Winged Messengers: How Monarch Butterflies Connect Culture and Conservation in Mexico
Every year at the beginning of November, Mexico is set alight with the sights, smells and sounds of its Día de los Muertos celebrations. The holiday is one of remembrance and reunion: stories of loved ones are shared over pan de muertos, and families gather by candlelight to arrange ofrendas to the dead. Heavy fragrances of marigold and copal incense fill the air, coaxing the souls of ancestors back to the world of the living.
This year, one of the holiday’s many symbolic faces will return with a new urgency: the monarch butterfly, whose lifespan expresses a different sort of tradition.
Each fall, like clockwork, clouds of monarchs descend upon the highland forests of central Mexico. Their arrival marks the finish line of a 3,000-mile journey: once in a lifetime, the butterflies fly south from their summer breeding grounds in Canada and the United States and return to the same oyamel fir forests as generations before them.
Millions of fluttering orange wings blanket the forest, enveloping the branches that will shelter them throughout the winter months to come. How the monarch’s internal compass navigates them, generation after generation, to the same overwintering site is not entirely understood. To add to the mystique, the annual migration coincides with the Day of the Dead celebrations.
For all their intrigue, monarchs are now an endangered species. The butterfly was added to the IUCN’s Red List in July 2022 following an estimated population decline of nearly eighty percent since the mid-1990s. Monarchs face the same threats that endanger all biodiversity: a cumulative mix of climate change, environmental pollution, and habitat destruction. But for Mexico, conservation of the nationally iconic species has both cultural and environmental gravity.
Indigenous forest communities of central Mexico—the Purépecha of Michoacán and the Mazahua of Estado de México—revere the monarchs.
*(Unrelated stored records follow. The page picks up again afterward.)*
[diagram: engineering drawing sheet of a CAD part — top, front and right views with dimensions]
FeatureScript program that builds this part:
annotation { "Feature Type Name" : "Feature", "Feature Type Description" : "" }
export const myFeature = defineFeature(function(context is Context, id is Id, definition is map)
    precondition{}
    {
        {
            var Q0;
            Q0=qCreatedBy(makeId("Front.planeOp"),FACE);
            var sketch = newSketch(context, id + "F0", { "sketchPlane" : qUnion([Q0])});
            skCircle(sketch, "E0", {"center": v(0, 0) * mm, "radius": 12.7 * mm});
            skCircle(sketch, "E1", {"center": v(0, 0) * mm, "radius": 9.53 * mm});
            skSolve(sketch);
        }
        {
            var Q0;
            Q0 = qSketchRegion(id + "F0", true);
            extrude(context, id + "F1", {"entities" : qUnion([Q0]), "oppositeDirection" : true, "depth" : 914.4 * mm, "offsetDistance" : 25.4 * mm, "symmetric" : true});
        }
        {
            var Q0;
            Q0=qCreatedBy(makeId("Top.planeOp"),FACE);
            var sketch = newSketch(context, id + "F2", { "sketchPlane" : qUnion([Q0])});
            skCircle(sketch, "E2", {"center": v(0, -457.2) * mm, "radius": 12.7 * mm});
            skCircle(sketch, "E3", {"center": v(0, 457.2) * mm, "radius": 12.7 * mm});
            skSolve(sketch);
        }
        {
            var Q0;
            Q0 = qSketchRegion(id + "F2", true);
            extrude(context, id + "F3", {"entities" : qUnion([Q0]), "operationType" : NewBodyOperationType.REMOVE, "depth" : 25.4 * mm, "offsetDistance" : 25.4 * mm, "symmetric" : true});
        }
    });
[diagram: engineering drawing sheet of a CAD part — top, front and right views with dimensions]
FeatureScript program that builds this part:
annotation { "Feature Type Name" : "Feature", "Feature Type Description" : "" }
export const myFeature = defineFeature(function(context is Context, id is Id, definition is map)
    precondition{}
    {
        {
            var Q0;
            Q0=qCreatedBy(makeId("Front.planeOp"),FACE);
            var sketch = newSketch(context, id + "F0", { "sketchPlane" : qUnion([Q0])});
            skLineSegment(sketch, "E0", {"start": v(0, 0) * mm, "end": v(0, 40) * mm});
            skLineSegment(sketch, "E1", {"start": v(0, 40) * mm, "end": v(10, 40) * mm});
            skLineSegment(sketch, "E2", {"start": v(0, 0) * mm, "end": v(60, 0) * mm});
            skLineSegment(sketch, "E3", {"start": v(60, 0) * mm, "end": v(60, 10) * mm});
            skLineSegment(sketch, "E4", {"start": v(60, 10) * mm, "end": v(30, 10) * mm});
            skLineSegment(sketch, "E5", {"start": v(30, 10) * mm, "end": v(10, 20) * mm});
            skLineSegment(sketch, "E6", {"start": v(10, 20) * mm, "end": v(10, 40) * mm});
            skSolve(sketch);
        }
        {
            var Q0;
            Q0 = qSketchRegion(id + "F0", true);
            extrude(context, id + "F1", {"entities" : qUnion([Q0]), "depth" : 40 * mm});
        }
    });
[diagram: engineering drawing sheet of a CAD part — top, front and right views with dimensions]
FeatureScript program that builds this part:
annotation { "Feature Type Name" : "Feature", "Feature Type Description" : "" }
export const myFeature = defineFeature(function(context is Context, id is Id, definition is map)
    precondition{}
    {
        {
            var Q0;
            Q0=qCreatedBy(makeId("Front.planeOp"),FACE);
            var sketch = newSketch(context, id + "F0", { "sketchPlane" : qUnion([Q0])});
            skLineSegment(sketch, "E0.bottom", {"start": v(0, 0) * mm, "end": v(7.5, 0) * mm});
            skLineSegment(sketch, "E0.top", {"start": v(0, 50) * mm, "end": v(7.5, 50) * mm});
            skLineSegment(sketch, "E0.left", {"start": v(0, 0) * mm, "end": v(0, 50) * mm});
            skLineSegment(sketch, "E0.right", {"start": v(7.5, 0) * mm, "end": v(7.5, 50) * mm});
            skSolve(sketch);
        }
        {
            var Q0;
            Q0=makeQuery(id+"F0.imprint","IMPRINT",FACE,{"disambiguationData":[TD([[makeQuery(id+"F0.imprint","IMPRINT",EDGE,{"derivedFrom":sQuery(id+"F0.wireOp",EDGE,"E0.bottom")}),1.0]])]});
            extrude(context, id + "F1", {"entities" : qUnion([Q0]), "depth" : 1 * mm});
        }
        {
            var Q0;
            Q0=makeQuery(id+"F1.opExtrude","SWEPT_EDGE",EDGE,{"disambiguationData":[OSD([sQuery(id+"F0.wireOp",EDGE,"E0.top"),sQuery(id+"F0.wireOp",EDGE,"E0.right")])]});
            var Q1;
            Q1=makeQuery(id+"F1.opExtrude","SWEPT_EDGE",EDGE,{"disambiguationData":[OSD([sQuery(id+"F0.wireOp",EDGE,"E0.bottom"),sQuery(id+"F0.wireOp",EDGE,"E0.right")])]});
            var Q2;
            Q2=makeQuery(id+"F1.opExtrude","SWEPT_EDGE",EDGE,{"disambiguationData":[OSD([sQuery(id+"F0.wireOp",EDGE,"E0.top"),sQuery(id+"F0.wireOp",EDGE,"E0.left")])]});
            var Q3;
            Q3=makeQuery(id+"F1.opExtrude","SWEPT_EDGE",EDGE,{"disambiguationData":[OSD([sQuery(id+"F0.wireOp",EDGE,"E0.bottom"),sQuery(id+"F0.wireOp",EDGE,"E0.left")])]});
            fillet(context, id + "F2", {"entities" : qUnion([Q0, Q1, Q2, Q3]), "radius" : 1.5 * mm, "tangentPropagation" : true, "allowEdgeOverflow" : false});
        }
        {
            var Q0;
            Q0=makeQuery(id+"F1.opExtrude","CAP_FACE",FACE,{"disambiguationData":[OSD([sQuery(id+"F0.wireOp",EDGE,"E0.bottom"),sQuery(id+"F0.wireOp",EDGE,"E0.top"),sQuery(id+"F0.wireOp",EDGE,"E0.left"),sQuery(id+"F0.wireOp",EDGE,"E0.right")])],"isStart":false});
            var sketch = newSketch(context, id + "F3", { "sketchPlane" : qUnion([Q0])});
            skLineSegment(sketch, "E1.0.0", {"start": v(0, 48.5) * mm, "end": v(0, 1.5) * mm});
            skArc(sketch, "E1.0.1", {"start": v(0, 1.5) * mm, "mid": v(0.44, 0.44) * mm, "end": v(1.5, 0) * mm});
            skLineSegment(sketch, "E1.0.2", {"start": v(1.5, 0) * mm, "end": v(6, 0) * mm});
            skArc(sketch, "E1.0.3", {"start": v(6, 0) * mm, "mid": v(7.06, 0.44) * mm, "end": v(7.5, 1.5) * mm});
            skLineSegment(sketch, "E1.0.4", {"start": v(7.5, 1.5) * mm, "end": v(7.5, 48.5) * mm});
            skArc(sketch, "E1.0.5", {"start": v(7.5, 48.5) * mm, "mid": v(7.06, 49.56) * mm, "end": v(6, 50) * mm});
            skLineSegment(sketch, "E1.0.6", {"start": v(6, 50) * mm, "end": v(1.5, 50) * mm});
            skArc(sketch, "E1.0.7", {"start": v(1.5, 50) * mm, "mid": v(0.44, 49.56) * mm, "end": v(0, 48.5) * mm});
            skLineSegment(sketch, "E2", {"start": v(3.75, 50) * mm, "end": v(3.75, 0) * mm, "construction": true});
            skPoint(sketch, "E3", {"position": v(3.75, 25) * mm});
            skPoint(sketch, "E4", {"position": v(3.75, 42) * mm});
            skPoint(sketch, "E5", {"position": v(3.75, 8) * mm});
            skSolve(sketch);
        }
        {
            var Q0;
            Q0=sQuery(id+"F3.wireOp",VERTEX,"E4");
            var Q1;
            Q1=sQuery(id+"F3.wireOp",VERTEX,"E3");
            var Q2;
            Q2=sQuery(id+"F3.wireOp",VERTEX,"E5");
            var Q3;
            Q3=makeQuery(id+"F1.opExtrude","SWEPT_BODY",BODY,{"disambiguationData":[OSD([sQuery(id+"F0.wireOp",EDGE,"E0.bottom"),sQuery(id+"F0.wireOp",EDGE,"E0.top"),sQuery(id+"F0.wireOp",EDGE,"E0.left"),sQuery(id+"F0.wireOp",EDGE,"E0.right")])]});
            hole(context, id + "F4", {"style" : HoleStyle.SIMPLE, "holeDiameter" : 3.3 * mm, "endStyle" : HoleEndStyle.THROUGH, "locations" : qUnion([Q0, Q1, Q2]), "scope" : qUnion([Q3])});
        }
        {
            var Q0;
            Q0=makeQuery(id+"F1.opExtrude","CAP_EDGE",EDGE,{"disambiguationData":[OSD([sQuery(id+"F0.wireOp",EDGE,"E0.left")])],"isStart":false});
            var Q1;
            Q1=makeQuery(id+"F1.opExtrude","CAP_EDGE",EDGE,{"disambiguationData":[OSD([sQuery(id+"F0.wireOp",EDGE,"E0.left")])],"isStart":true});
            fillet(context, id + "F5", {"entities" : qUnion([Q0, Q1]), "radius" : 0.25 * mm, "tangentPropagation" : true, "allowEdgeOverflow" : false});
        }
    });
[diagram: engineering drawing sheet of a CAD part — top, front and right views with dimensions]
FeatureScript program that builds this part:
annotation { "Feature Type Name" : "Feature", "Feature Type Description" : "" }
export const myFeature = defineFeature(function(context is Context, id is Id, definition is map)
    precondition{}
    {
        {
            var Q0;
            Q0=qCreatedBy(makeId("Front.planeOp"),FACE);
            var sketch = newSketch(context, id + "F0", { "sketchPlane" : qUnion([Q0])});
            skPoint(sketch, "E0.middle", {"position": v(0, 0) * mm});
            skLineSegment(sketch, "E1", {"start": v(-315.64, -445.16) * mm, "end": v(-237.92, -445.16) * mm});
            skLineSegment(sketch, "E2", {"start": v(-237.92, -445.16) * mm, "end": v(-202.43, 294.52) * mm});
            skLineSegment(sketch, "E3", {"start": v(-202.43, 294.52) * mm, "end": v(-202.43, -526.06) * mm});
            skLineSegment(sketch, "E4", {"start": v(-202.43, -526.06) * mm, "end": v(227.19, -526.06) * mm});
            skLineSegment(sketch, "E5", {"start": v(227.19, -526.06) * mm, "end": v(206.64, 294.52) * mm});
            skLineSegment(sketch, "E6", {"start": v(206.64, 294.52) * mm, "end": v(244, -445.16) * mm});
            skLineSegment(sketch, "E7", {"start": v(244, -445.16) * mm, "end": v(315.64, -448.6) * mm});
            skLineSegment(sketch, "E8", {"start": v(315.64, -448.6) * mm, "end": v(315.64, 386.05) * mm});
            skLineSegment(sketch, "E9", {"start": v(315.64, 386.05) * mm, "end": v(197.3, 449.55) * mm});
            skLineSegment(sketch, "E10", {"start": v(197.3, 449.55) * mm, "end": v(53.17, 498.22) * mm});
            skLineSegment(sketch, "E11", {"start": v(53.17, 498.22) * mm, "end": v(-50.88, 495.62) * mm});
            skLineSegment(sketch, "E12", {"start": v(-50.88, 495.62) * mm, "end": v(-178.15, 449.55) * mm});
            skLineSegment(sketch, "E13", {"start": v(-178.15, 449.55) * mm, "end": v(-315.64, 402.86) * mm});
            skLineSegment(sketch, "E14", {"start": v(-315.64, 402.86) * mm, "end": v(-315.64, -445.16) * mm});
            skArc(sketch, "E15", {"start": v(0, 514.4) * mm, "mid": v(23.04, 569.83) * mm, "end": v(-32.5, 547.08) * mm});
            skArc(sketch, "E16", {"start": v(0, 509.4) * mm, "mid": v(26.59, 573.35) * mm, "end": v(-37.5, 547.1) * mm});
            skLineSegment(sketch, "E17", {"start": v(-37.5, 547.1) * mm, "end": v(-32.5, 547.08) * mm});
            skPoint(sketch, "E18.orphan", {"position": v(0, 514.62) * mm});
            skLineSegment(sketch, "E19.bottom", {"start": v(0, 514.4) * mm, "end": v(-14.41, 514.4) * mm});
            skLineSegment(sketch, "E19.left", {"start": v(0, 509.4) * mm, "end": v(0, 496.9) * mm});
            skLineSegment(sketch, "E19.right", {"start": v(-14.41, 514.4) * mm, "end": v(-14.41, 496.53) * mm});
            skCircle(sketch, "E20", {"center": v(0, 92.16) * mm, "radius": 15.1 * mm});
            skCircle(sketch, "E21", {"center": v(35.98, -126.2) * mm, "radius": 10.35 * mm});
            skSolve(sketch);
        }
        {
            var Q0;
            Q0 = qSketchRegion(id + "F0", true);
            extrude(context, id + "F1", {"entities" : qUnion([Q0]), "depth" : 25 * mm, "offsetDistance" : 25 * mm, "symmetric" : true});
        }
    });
According to pre-Hispanic folklore, the migrating butterflies carried the souls of ancestors visiting from the afterlife. For centuries, Mexico’s monarchs have served as a powerful cultural symbol of connecting the living to the dead.
“All of Mexico’s Indigenous people thought of the monarchs as sacred in some way,” artist and educator Noemi Hernandez-Balcazar explained over Zoom. “You can see them in Aztec paintings and stone carvings, represented in the way Egyptians would depict cats.”
Day of the Dead traditions are today a syncretic blend of the celebration’s pre-Hispanic origins and Catholic elements. The monarch’s original spiritual symbolism, though, is still very much intact. Decorated ofrenda home altars to the dead often include monarch imagery nestled between candles, calaveras (sugar skulls), and cempasuchil (marigold flowers). Elsewhere, during the festivities, the butterfly’s presence is felt through the steps of dancers in monarch-inspired costumes that echo the insect’s delicate movements. Songs reference the monarch in their lyrics.
“There was an understanding that you didn’t mistreat a monarch, because they contained a soul within them,” Hernandez-Balcazar told me, speaking from memory of her childhood in Mexico City. “You had to be extremely respectful.”
Hernandez-Balcazar used the Spanish word arraigado (deep-rooted) to describe the beliefs woven in Mexico’s cultural imagination. “En México, somos muy arraigados,” she laughed, bouncing between Spanish and English. “We respect a higher power, whether you want to call it nature, God, or gods. So when it comes to animals that have a special meaning, we are very respectful.”